----- Provided passage

Sunday, June 27, 1999

Jeremy Atiyah column

Jeremy Atiyah column

It's a great feeling, riding in one of Dhaka's colourful rickshaws. Shame it's such a dangerous way to get around
Sunday, 27 June 1999
Welcome to Dhaka, Bangladesh, the rickshaw capital of the world! But what luck that I'm not planning to do any driving myself, of either rickshaws or other vehicles. Last night I took what was supposed to be a casual drive round town, in a real car, and the experience amounted to a two-hour dodgem car session in which the penalty for hitting anyone was permanent unemployment for them, their children and grandchildren.
As any manufacturer of dodgy bicycle brakes will tell you, rickshaws are not easy beasts to steer - or stop - especially when your back-seat contains a small proportion of the population of downtown Dhaka. Frequent minor collisions are inevitable and local car drivers have (literally) bounced the problem back onto the rickshaws by fitting their vehicles out with special bumpers, along the lines of kangaroo-bars in Australia. Rather worrying for those whose rickshaws represent their entire livelihood.

----------

→ Apply what you read:
A: Answer these from the Dhaka rickshaw column:
(i) What does the column call Dhaka in its welcome?
(ii) How long did the previous night's drive round town last?
(iii) What have local car drivers fitted their vehicles out with?
B: Translate this sentence from the Dhaka rickshaw column into Spanish: "Welcome to Dhaka, Bangladesh, the rickshaw capital of the world!"

----- Supplied entries

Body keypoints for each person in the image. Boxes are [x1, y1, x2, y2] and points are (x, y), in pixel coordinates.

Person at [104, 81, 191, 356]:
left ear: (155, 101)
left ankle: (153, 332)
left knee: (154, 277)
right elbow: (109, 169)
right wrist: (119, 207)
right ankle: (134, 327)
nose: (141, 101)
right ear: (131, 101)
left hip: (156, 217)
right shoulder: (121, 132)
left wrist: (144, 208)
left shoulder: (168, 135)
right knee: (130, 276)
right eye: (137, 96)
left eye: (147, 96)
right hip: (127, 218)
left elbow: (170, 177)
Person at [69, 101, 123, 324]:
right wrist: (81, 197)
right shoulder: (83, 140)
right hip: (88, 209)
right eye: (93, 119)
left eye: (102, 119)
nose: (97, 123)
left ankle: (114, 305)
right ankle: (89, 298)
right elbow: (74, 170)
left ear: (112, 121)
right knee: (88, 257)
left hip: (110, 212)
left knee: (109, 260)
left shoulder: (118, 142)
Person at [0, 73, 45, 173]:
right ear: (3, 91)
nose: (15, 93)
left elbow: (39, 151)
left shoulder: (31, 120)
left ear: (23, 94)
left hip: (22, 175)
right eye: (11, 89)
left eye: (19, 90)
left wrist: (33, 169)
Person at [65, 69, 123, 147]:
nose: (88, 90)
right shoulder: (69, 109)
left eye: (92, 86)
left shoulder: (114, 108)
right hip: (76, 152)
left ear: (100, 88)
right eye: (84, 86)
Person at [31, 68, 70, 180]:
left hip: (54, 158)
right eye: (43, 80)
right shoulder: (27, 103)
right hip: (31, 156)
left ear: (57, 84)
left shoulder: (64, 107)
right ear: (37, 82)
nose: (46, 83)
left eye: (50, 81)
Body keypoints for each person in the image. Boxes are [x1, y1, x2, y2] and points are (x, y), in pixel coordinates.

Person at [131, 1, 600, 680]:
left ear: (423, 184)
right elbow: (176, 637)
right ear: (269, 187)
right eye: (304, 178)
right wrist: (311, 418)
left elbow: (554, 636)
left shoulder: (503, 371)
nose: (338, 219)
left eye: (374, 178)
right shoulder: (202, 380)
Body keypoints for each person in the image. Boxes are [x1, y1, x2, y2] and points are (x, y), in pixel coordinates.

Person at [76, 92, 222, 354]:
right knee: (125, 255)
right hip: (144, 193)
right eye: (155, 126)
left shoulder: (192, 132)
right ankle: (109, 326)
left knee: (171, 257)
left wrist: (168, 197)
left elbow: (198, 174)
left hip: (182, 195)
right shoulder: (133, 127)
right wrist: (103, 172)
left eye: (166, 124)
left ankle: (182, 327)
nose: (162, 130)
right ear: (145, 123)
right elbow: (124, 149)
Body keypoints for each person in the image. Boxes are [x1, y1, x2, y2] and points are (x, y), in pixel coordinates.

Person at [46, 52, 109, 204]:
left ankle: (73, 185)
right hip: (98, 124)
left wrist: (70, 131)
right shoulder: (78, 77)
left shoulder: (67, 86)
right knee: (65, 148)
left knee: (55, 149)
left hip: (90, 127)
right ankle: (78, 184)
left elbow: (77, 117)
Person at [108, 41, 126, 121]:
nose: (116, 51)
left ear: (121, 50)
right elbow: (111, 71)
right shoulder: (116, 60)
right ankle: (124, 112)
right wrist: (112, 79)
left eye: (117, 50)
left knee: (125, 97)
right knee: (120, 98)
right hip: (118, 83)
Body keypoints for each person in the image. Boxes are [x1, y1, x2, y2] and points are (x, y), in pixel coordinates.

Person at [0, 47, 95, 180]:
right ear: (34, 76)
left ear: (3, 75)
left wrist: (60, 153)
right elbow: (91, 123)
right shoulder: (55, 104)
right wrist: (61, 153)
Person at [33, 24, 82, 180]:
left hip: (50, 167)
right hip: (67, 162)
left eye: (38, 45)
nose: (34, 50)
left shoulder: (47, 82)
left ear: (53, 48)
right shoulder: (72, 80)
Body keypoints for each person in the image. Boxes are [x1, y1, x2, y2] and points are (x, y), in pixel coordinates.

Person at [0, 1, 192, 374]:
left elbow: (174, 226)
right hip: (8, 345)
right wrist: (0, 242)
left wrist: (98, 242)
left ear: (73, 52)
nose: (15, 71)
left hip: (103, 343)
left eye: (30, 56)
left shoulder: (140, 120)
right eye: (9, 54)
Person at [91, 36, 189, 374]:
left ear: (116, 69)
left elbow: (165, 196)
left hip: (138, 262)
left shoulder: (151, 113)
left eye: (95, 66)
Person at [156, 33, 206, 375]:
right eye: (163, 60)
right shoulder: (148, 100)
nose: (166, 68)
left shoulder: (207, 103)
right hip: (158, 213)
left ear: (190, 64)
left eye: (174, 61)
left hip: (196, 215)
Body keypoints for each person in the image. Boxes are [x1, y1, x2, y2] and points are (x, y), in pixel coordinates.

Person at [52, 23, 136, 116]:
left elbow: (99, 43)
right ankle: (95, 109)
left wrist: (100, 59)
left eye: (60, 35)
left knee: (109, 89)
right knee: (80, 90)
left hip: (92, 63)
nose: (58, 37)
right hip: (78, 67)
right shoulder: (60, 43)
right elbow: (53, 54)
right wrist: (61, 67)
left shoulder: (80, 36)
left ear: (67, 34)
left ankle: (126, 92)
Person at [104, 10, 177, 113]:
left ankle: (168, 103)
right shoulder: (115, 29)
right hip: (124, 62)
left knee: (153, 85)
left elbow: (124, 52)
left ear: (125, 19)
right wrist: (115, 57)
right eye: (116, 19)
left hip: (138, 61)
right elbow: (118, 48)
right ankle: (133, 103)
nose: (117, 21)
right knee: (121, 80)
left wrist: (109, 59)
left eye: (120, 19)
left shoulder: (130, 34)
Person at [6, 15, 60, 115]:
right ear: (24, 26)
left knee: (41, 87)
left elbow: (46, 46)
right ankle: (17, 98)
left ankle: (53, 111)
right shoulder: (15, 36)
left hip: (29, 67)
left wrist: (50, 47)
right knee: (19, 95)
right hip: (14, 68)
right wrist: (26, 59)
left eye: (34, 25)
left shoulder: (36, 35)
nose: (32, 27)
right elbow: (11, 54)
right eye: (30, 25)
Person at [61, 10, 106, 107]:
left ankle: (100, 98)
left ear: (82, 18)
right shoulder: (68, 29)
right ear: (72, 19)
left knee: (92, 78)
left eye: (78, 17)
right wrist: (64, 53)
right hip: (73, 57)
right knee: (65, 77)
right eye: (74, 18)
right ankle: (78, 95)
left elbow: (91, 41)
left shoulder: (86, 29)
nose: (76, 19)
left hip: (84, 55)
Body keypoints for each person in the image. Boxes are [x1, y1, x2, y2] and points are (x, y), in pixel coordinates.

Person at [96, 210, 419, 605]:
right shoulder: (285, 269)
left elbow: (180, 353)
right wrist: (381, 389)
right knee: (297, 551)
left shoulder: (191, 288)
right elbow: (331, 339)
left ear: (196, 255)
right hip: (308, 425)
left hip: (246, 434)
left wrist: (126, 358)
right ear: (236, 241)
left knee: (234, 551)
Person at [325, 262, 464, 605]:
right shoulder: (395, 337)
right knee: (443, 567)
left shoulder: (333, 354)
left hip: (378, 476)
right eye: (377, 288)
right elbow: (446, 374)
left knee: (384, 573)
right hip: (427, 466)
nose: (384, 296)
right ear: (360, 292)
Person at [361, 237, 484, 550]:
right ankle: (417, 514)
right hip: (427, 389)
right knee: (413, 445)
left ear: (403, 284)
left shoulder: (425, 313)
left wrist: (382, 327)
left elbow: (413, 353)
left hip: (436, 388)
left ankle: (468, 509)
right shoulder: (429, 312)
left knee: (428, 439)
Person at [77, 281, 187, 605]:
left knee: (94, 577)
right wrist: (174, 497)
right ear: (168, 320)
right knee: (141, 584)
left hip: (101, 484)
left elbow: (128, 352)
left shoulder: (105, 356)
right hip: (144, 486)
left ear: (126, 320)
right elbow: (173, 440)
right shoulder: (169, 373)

----------

→ Results by task:
A:
(i) The rickshaw capital of the world.
(ii) Two hours.
(iii) Special bumpers, along the lines of kangaroo-bars in Australia.

B: ¡Bienvenidos a Daca, Bangladés, la capital mundial del rickshaw!